Martha Milagros, una mulatita de 6 años es mi hija más pequeña. Tiene unos moños, porque “pelo”, dicen algunos, es privilegio de los “blancos”, que apuntan siempre para el cielo. No hay lluvia o viento que los desvíe. ¡Son un milagro!
Varias compañeras de mi hija en el colegio las miraban con curiosidad. Delante de la madre de Martha Milagros, extremadamente celosa con la imagen y la identidad de su hija, una de ellas le preguntó el por qué no la llevaba a un salón de belleza para que la peinaran. La madre, con ironía, gracia y delicadeza, le explicó todo lo de mi princesita y su identidad, ya que esto no era una racionalización de ella, sino que reproducía lo que era común en su casa.
Amelia Vega, la reina de belleza del mundo, desafió a todos y renunció a todo para unirse voluntariamente, para compartir su vida con Al Horford, un excelente jugador de baloncesto, gloria del país, pero que para algunos energúmenos había cometido el pecado de ser negro. Cuando Amelia anunció este acontecimiento, estando con la aureola plena de su belleza, con todas las oportunidades por delante, relampaguearon los rayos de la hipocresía, la mentira, la discriminación y el racismo. ¡Esto no podía ser! ¡Realmente debía de estar loca para casarse con un negro!
Bien cuerda, sin prejuicio, llena de identidad, con conciencia profunda del ser humano y del amor, orgullosa de su esposo negro y de sus hijos mulatos, Amelia presentó al mundo a Alía, su primera hija, una hermosa niña, que hace honor a su madre. Una prejuiciada, deformada, sin pudor, con la desfachatez que denigra, con la discriminación y el racismo que avergüenzan,
solo tiene ojos para ver que esta niña hermosa, llena de ternura, a pesar de su belleza mulata caribeña, tiene “moños malos”, como le diría también a mi hija.
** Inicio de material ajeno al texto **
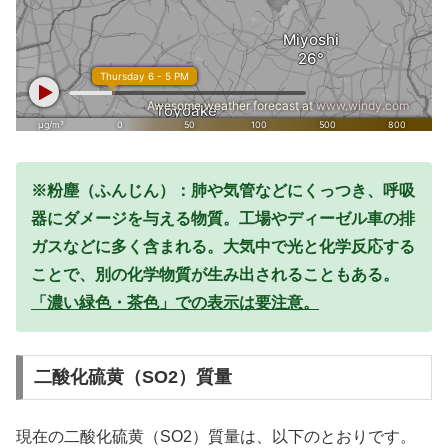
※粉塵（ふんじん）：肺や気管などにくっつき、呼吸
器にダメージを与える物質。工場やディーゼル車の排
ガスなどに多く含まれる。大気中で光と化学反応する
ことで、別の化学物質が生み出されることもある。
「濃い緑色・茶色」での表示は要注意。
二酸化硫黄（SO2）質量
現在の二酸化硫黄（SO2）質量は、以下のとおりです。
Amelia, desde que dio el paso de unirse por amor con Horford, trascendió a la reina de belleza tradicional y se convirtió en un ejemplo de valentía y de identidad, orgullo de los que no nos avergonzamos de nuestra herencia africana, de nuestra dimensión afrodescendiente, de los que no creemos en el color de la piel para evaluar ni amar a una persona y que valoramos a los seres humanos por sus dimensiones morales, éticas, sentimentales y espirituales.